Problem description »
Report how many lines of the following entries include the string "height"; respond with the number alone.

Records for this task »
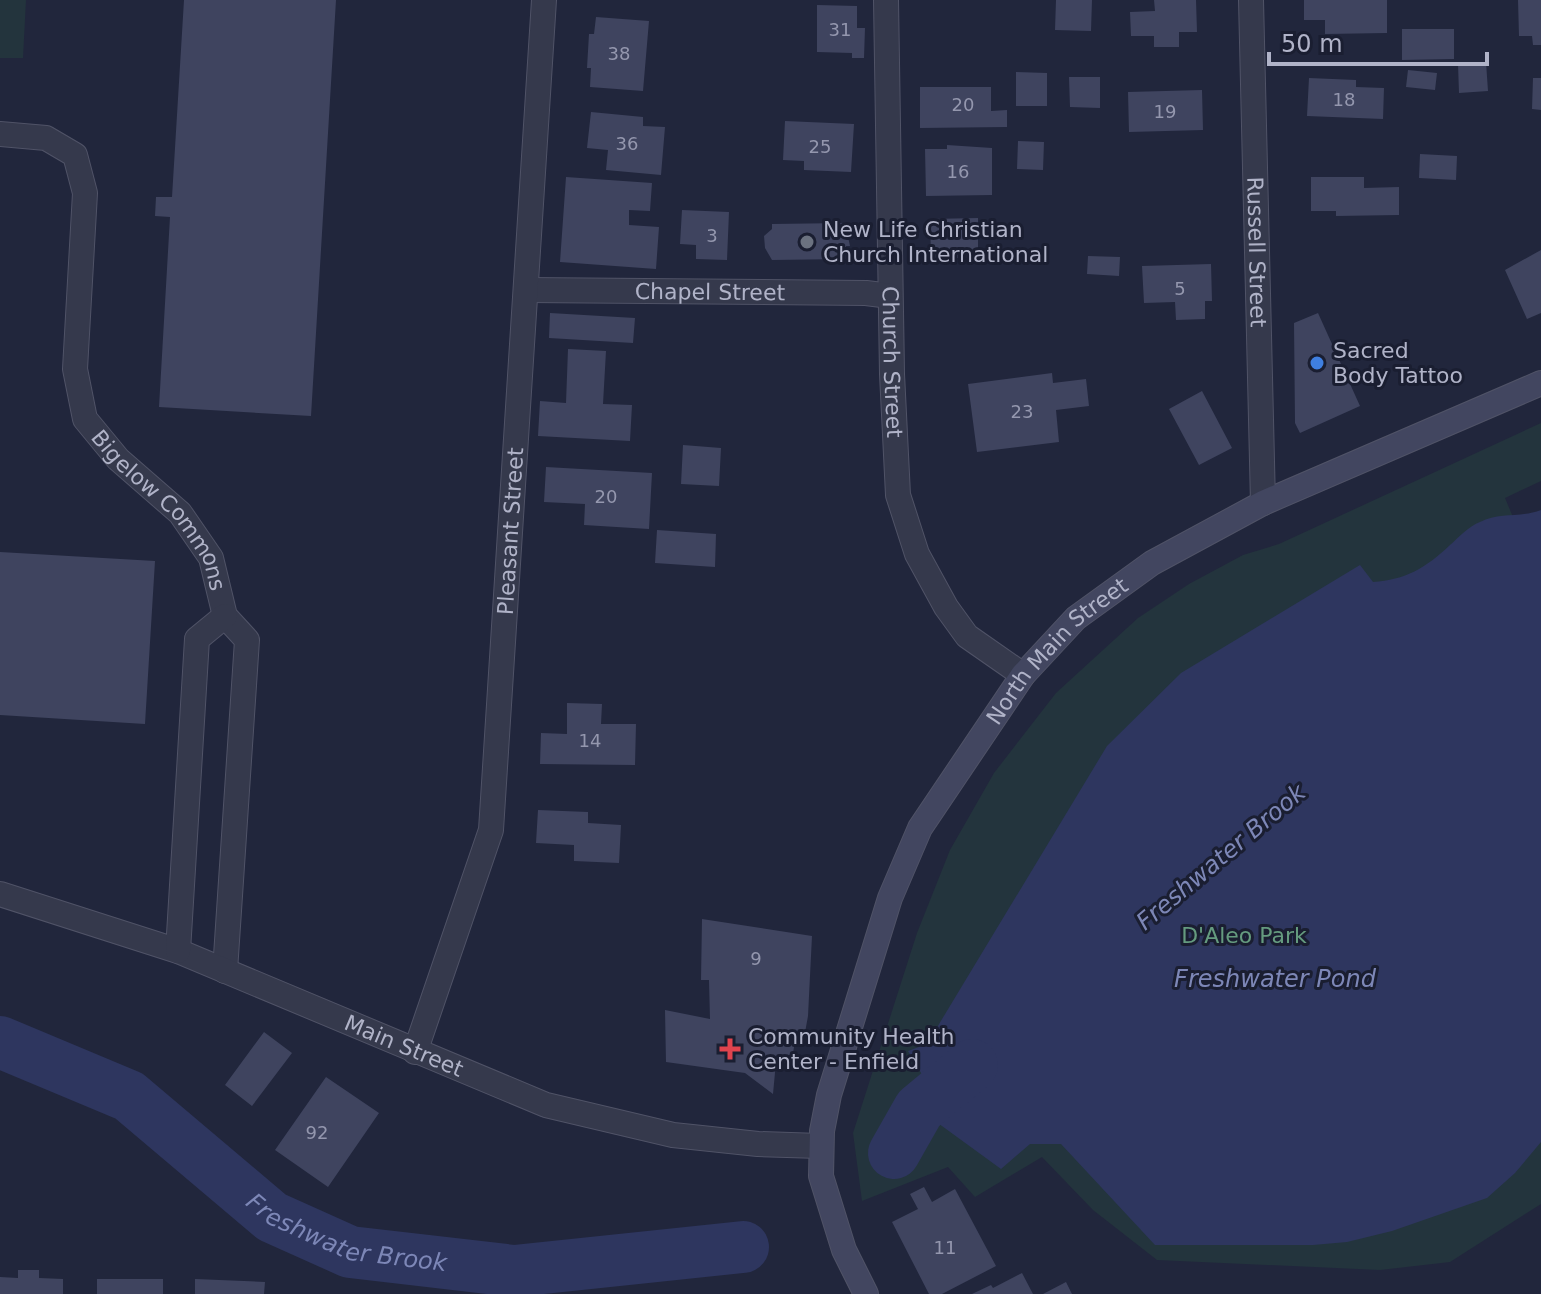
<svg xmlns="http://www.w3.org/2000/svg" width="1541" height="1294" font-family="'DejaVu Sans',sans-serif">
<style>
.green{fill:#23343d}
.water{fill:#2e365f}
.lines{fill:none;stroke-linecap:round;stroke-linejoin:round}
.river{stroke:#2e365f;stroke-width:52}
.building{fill:#3f445f}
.street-casing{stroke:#505367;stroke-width:26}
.secondary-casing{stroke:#505367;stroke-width:26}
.street{stroke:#35394c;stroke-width:24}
.secondary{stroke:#424660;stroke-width:24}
.worship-dot{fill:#6b7280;stroke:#1a1e31;stroke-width:3}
.shop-dot{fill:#3f7fe0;stroke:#1a1e31;stroke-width:3}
.health-dot{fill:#e0444e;stroke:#1a1e31;stroke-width:3}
.labels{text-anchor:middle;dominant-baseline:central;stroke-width:6;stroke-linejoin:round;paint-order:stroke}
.number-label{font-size:18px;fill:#9497ae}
.poi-label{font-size:22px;fill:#b0b3c8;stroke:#1a1e31;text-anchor:start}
.street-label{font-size:22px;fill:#b0b3c8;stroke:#1a1e31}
.park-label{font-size:22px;fill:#659b7f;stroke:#1a1e31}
.water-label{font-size:24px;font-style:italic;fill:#7d87b7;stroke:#1a1e31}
</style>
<rect width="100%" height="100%" fill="#21263c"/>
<path class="green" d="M0,0H26L23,58H0Z
M1541,423V481L1505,498L1541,584V1204L1450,1262L1380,1270L1157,1260L1093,1210L1042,1157L975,1197L948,1167L862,1201L853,1133L917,933L950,850L994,773L1056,693L1138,618L1189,584L1243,555L1279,544Z"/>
<path class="water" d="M1541,510V1142L1515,1173L1487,1198L1392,1231L1347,1242L1313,1245H1155L1061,1144H1030L1001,1169L909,1102L927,1083L908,1051L927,1044L1107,746L1181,673L1360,565L1373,582C1405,580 1426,568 1450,545C1459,537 1469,526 1480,522C1500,512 1521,518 1541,510Z"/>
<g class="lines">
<g class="river">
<path id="s1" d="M0,1042L129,1096L272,1217L350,1252L514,1271L743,1247"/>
<path d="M894,1153L919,1109L972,1065"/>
</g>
</g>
<path class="building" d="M184,0H336L311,416L159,407L170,217L155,216L156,197H172Z
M1056,0H1092L1091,31L1055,30Z
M1154,0H1196L1197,32H1179V47H1154V36H1131L1130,12L1155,11Z
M1304,0H1387V33L1325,34V20H1304Z
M1518,0H1541V45H1533L1532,36H1519Z
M817,5L857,6V28H865L864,58H852V53L817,52Z
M596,17L649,21L643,91L590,87L591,68H587L589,34H594Z
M1402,29H1454V59L1402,60Z
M1486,62L1488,91L1459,93L1458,64Z
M1408,70L1437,73L1435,90L1406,87Z
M1016,72L1047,73V106H1016Z
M1069,77H1100V108L1070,107Z
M1309,78L1356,80V87L1384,88L1383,119L1307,116Z
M1533,78H1541V110L1532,109Z
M920,87H991V111L1007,110V127L920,128Z
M1202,90L1203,130L1129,132L1128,92Z
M591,112L643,117V126L665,127L661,175L606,170L608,150L587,148Z
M785,121L854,124L851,172L804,170V161L783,160Z
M1018,141L1044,142L1043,170L1017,169Z
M947,145L992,148V195L926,196L925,149H947Z
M1420,154L1457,156L1456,180L1419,178Z
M566,177L652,183L650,211L629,210V225L659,227L656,269L560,262Z
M1311,177H1364V188L1399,187V215L1336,216V211H1311Z
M682,210L729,212L727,260L696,259V245L680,244Z
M978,218V258H931L930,219Z
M845,223L850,246H846V259L772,260L765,248L764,236L772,229V224Z
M1541,250V313L1527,319L1505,270Z
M1088,256L1120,257L1119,276L1087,274Z
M1211,264L1212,301H1205V319L1176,320L1175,302L1144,303L1142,266Z
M550,313L635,318L633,343L549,338Z
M1318,313L1360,406L1300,433L1295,423L1294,323Z
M568,349L606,351L603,404L632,405L630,441L538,436L540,401L566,403Z
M1052,373L1053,383L1086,379L1089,406L1056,410L1059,442L977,452L968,384Z
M1202,391L1232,448L1199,465L1169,409Z
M683,445L721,448L719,486L681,484Z
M546,467L652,473L649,529L584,525L585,504L544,502Z
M657,530L716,534L715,567L655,563Z
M0,552L155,561L145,724L0,715Z
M567,703L602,704L601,724H636L635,765L540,764L541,733L567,734Z
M538,810L588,812V823L621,825L619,863L574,861V845L536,843Z
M702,919L812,936L808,1016L804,1038L796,1036L791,1064L776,1062L773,1094L745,1073L666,1062L665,1010L710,1019L709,980H701Z
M264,1032L292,1053L252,1106L225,1085Z
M326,1077L379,1113L328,1187L275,1150Z
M924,1187L932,1202L955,1189L996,1266L942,1294H929L892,1222L918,1209L910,1194Z
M18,1270H39V1278L63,1279V1294H0V1277L18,1278Z
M1022,1273L1033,1294H972L991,1285L993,1288Z
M97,1279H163V1294H97Z
M195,1279L265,1282L264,1294H195Z
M1066,1282L1072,1294H1043Z"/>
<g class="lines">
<g class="street-casing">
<g id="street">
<path id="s2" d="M886,0L892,374L898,495L917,554L946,607L967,636L1023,675"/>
<path id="s3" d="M1251,0L1263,503"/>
<path id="s4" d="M0,134L46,138L75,155L85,193L75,369L85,419L118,459L180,513L211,558L225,616L247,640L225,971"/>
<path id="s5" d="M528,290L866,293L890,296"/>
<path id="s6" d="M0,894L178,951L546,1105L673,1135L758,1144L820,1146"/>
<path d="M178,951L197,639L225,616"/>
<path id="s7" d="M415,1052L491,830L544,0"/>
</g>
</g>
<g class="secondary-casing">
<g id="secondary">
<path id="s8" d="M866,1294L844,1250L821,1176L822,1131L829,1095L890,898L920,828L1023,675L1076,618L1152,563L1263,503L1541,383"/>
</g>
</g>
<use href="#street" class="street"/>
<use href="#secondary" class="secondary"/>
</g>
<circle class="worship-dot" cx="807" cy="242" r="8"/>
<circle class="shop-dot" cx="1317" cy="363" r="8"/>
<path class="health-dot" d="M726 1037h8v8h8v8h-8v8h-8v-8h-8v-8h8z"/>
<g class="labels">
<g class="number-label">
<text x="840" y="29">31</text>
<text x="619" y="53">38</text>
<text x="1344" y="99">18</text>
<text x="963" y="104">20</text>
<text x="1165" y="111">19</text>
<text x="627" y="143">36</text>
<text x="820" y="146">25</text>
<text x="958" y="171">16</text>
<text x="712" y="235">3</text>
<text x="1180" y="288">5</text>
<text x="1022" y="411">23</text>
<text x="606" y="496">20</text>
<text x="590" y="740">14</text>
<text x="756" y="958">9</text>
<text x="317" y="1132">92</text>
<text x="945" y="1247">11</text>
</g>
<g class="poi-label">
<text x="823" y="229">New Life Christian<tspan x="823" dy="25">Church International</tspan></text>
<text x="1333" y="350">Sacred<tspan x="1333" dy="25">Body Tattoo</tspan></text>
<text x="748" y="1036">Community Health<tspan x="748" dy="25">Center - Enfield</tspan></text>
</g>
<g class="street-label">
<text stroke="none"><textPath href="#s3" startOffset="252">Russell Street</textPath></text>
<text stroke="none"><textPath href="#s5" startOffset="182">Chapel Street</textPath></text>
<text stroke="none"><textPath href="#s2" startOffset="362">Church Street</textPath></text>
<text stroke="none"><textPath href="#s4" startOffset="466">Bigelow Commons</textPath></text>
<text stroke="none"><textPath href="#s7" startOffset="534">Pleasant Street</textPath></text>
<text stroke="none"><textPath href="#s8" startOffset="716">North Main Street</textPath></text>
<text stroke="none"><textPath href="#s6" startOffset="432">Main Street</textPath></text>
</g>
<g class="park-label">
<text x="1244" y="935">D'Aleo Park</text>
</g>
<g class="water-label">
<text transform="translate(1221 857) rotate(-40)">Freshwater Brook</text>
<text x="1275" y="979">Freshwater Pond</text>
<text stroke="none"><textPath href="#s1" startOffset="404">Freshwater Brook</textPath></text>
</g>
</g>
<path d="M1269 52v12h218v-12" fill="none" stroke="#b0b3c8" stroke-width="4"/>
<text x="1281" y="52" font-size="24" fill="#b0b3c8" stroke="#1a1e31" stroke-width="6" paint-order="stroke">50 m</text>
</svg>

Answer to the exercise »
2